Search code examples
pythonrandomlazy-evaluationsampling

Lazily sample random results in python


Python question. I'm generating a large array of objects, which I only need to make a small random sample. Actually generating the objects in question takes a while, so I wonder if it would be possible to somehow skip over those objects that don't need generating and only explicitly create those objects that have been sampled.

In other words, I now have

a = createHugeArray()
s = random.sample(a,len(a)*0.001)

which is rather wasteful. I would prefer something more lazy like

a = createArrayGenerator()
s = random.sample(a,len(a)*0.001)

I don't know if this works. The documentation on random.sample isn't too clear, though it mentions xrange as being very fast - which makes me believe it might work. Converting the array creation to a generator would be a bit of work (my knowledge of generators is very rusty), so I want to know if this works in advance. :)

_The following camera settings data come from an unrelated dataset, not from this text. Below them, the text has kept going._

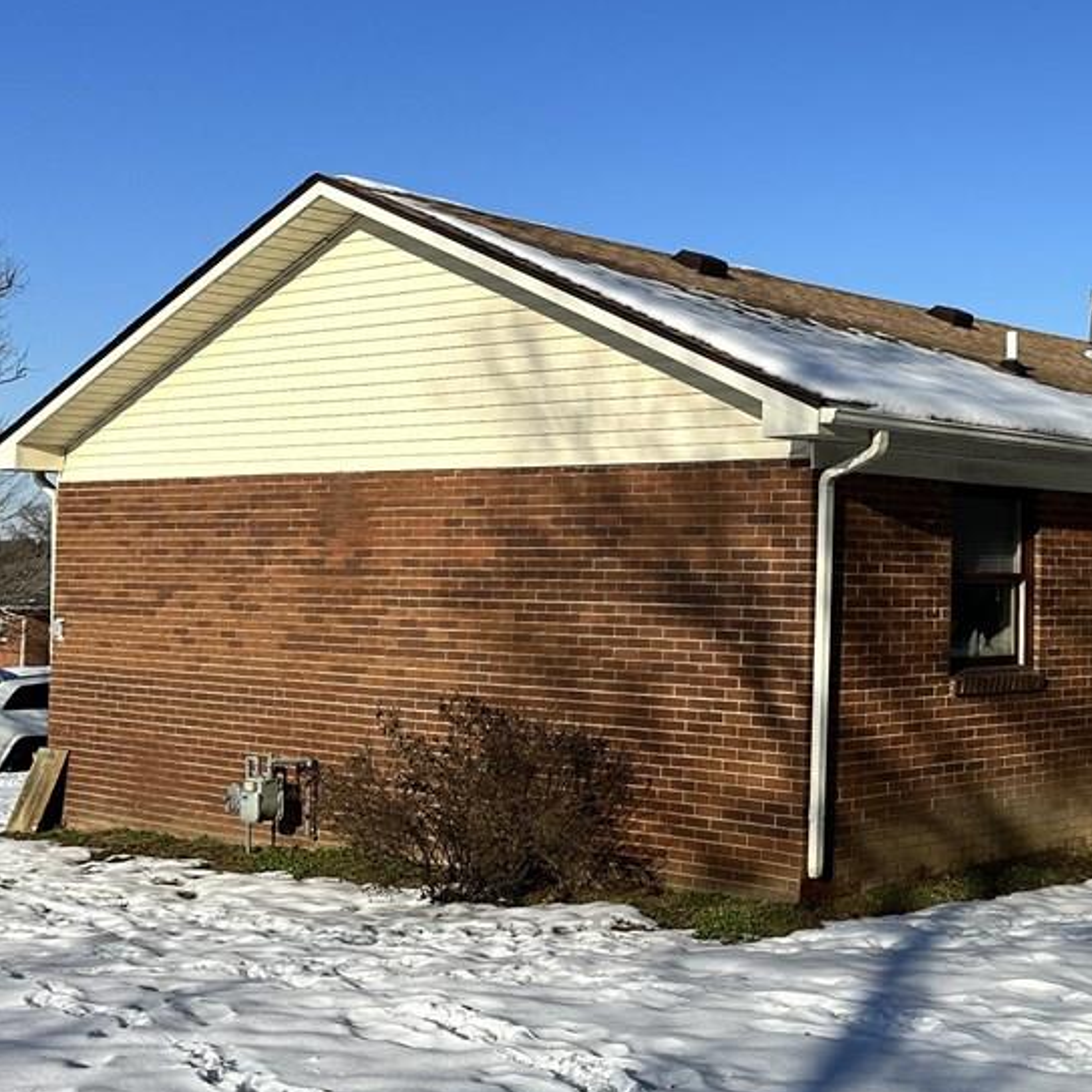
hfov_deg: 32.3
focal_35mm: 50
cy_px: 461
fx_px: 1785
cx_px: 995
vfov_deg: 34.0
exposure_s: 1/7576
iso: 80
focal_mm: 6.86
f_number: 1.78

An alternative I can see is to make a random sample via xrange, and only generate those objects that are actually selected by index. That's not very clean though, because the indices generated are arbitrary and unnecessary, and I would need rather hacky logic to support this in my generateHugeArray method.

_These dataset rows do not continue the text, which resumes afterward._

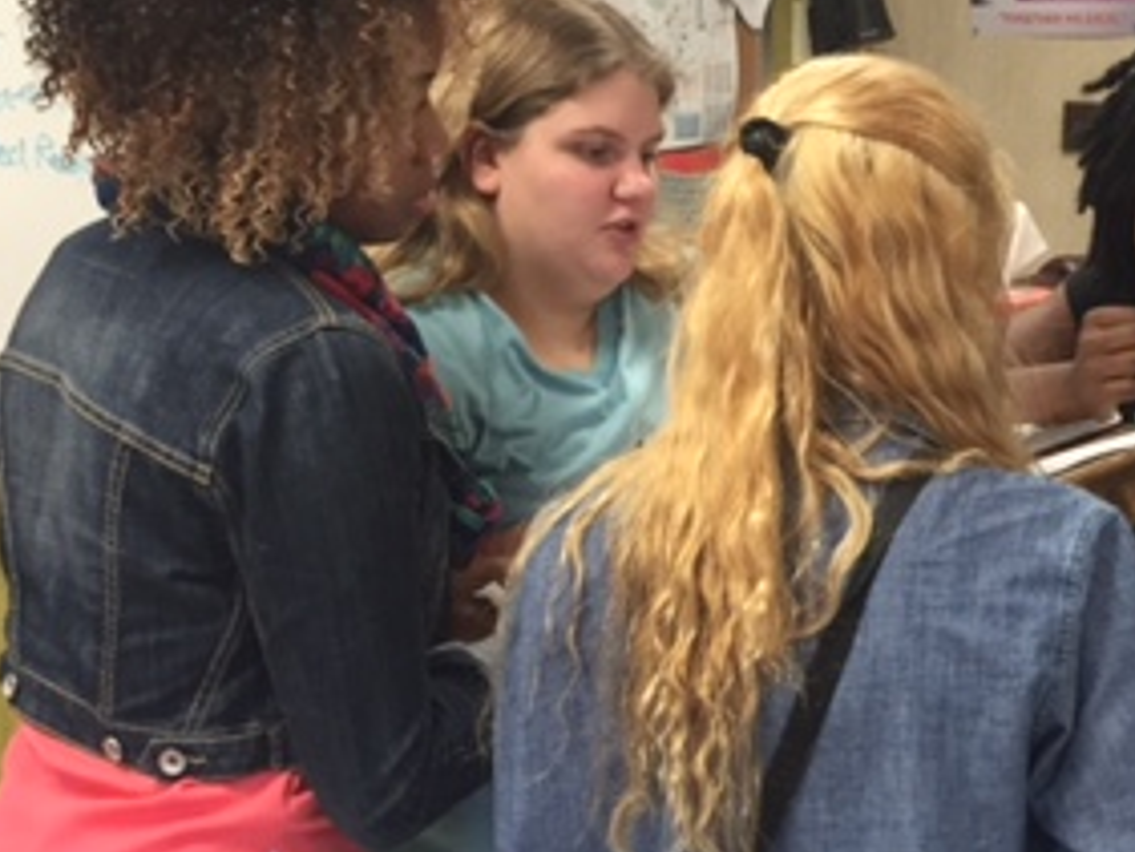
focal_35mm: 66
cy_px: 670
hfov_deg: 29.1
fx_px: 2165
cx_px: 776
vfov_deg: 22.0
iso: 80
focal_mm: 4.15
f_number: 2.2
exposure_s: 1/30
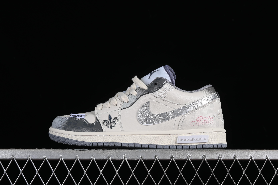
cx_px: 139
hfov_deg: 27.0
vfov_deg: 18.2
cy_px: 92
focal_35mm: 75
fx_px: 579
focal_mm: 50
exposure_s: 1/80
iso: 160
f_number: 8
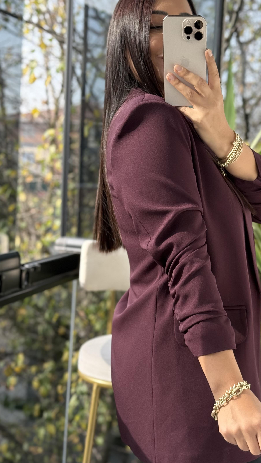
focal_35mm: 66
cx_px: 205
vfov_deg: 31.9
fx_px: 812
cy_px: 234
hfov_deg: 18.1
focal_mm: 6.76
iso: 80
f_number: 1.78
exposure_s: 1/641
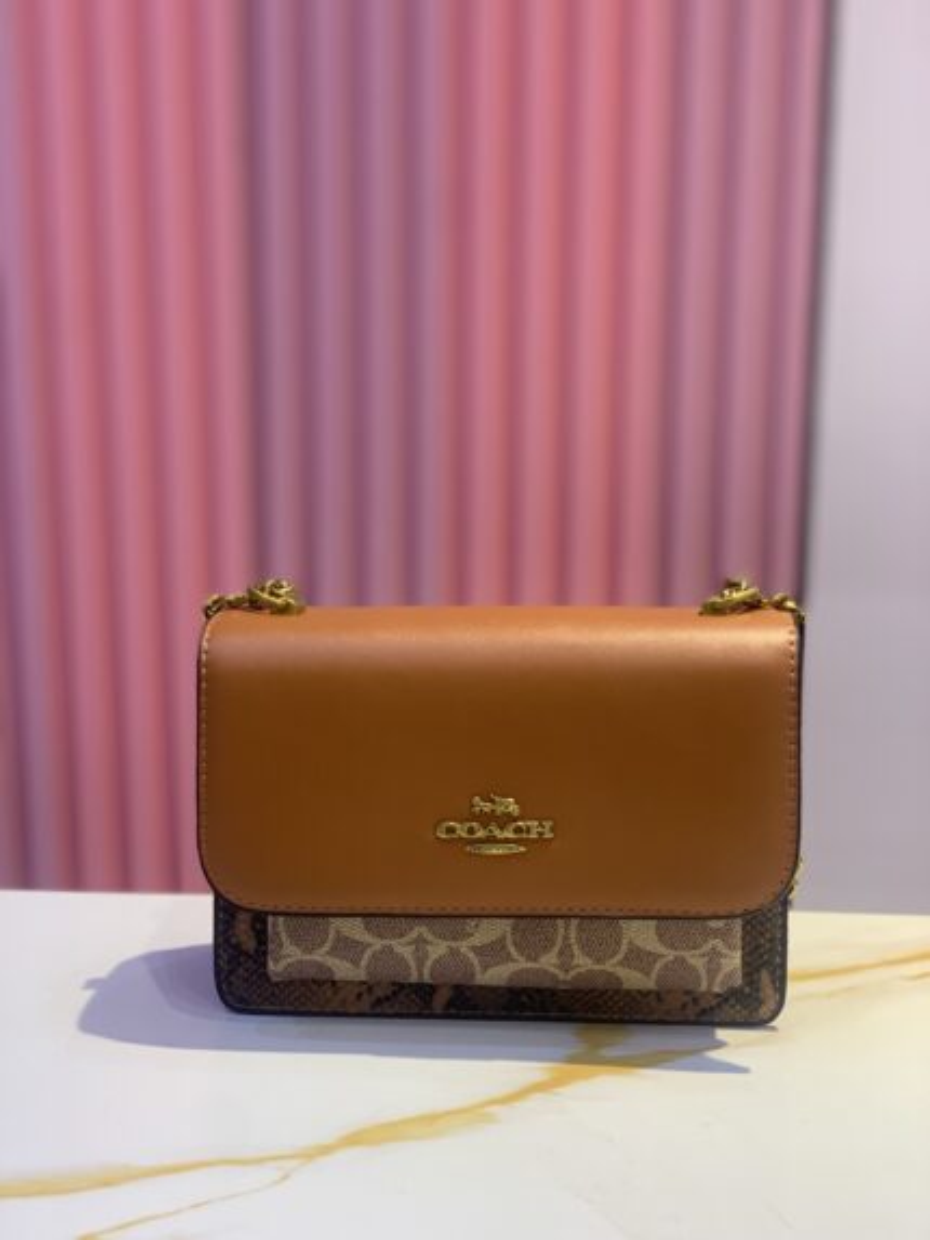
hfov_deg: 28.0
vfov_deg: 36.8
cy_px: 620
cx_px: 465
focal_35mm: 52
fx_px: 1862
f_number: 2.4
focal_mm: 6
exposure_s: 1/100
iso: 100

For bonus points: how does random.sample actually work? Especially, how does it work if it doesn't know the size of the population in advance, as with generators like xrange?


Solution

  • There does not seem a way that avoids figuring out how the indices map to your permutations. If you don't know this, how would you create a random object from your array? You could either use the trick using xrange() you suggested yourself, or implement a class defining the __getitem__() and __len__() methods and pass and object of this class as population argument to random.sample().

    Some further comments:

    • Converting createHugeArray() into a generator won't buy you anything -- random.sample() will just not work anymore. It needs an object supporting len().

    • So it does need to know the number of elements in the population right from the beginning.

    • The implementation features two different algorithms and chooses the one that will use less memory. For relatively small k (that is, in the case at hand) it will simply save the indices already chosen in a set and make a new random choice if it hits one of them.

    Edit: A completely different approach would be to iterate over all permutations once and decide for each permutation if it should be included. If the total number of permutations is n and you would like to select k of them, you could write

    selected = []
    for i in xrange(n):
        perm = nextPermutation()
        if random.random() < float(k-len(selected))/(n-i):
            selected.append(perm)
    

    This would choose exactly k permutations randomly.